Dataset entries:
------

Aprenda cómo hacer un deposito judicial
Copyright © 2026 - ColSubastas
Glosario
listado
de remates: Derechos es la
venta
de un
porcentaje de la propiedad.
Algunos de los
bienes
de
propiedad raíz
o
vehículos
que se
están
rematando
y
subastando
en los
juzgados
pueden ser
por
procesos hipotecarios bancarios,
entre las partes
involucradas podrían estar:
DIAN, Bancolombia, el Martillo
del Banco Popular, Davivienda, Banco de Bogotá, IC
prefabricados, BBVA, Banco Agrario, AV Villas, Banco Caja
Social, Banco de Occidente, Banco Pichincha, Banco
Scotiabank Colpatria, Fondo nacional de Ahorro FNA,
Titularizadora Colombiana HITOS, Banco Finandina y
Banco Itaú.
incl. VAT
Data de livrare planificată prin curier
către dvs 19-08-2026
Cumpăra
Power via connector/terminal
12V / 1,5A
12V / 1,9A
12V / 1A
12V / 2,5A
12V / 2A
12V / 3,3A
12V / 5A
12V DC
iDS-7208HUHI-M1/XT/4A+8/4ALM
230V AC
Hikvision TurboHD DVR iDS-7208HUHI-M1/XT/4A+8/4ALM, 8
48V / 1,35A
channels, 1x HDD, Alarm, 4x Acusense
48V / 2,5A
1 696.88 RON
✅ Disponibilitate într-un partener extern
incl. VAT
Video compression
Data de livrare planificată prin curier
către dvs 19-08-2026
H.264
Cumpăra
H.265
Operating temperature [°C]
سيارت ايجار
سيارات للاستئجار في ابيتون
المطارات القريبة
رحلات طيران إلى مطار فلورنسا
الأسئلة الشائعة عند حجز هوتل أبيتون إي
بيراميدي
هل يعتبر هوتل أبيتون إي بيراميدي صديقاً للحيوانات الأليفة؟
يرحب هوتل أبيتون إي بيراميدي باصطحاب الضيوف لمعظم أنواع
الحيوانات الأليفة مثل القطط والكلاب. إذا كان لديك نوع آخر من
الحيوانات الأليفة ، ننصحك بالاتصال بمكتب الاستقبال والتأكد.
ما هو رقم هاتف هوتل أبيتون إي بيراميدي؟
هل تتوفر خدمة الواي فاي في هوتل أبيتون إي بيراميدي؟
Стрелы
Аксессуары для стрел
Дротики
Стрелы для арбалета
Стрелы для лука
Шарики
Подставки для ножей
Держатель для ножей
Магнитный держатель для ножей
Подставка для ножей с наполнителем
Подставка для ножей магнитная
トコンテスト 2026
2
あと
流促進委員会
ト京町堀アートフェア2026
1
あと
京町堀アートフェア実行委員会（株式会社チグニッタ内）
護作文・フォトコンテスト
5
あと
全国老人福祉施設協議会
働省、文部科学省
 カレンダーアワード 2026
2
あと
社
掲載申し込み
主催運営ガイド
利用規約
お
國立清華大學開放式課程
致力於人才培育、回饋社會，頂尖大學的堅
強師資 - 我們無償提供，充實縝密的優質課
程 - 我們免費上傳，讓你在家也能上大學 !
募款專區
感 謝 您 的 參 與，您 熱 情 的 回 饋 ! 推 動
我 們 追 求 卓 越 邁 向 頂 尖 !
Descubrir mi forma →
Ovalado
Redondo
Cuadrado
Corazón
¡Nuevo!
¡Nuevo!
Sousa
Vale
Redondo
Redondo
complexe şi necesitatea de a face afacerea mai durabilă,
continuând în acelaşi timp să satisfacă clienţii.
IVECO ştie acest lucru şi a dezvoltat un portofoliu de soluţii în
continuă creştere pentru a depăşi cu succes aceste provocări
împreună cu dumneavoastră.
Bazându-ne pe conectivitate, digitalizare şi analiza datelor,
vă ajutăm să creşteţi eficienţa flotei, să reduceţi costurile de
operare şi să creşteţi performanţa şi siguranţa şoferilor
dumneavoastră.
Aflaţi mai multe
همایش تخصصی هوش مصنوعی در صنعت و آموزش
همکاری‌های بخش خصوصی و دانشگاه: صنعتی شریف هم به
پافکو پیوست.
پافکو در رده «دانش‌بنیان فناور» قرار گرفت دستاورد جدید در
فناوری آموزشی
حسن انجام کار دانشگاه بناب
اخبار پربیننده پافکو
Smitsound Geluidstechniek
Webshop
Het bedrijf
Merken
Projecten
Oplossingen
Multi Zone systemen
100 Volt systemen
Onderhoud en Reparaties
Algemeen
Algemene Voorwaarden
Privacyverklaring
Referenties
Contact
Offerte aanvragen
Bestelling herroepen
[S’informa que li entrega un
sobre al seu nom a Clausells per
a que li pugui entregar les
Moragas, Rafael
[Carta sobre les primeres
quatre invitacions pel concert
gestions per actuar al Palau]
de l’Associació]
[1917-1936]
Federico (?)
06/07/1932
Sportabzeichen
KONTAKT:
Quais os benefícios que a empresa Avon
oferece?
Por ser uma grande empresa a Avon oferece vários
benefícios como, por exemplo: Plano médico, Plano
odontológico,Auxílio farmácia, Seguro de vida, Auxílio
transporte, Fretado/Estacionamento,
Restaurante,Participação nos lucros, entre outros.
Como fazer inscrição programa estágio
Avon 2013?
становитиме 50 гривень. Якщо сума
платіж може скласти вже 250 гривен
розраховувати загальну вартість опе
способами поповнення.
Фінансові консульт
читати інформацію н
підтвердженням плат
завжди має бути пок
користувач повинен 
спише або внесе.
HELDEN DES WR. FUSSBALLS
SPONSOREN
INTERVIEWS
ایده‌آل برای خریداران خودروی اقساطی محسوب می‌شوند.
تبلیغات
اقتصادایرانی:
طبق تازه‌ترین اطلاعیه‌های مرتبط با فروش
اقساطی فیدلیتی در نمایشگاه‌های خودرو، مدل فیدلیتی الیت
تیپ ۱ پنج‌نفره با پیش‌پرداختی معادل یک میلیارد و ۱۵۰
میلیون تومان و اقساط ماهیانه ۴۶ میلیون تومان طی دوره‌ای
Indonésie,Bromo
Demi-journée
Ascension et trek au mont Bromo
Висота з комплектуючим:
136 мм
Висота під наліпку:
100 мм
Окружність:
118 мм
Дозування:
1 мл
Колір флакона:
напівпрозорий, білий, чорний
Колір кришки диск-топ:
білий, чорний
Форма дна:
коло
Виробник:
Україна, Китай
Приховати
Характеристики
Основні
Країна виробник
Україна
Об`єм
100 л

------

| WHAT THE TASK ASKS |
Copy each line in the entries above where "دانشگاه" turns up.

| TASK SOLUTION |
همکاری‌های بخش خصوصی و دانشگاه: صنعتی شریف هم به
حسن انجام کار دانشگاه بناب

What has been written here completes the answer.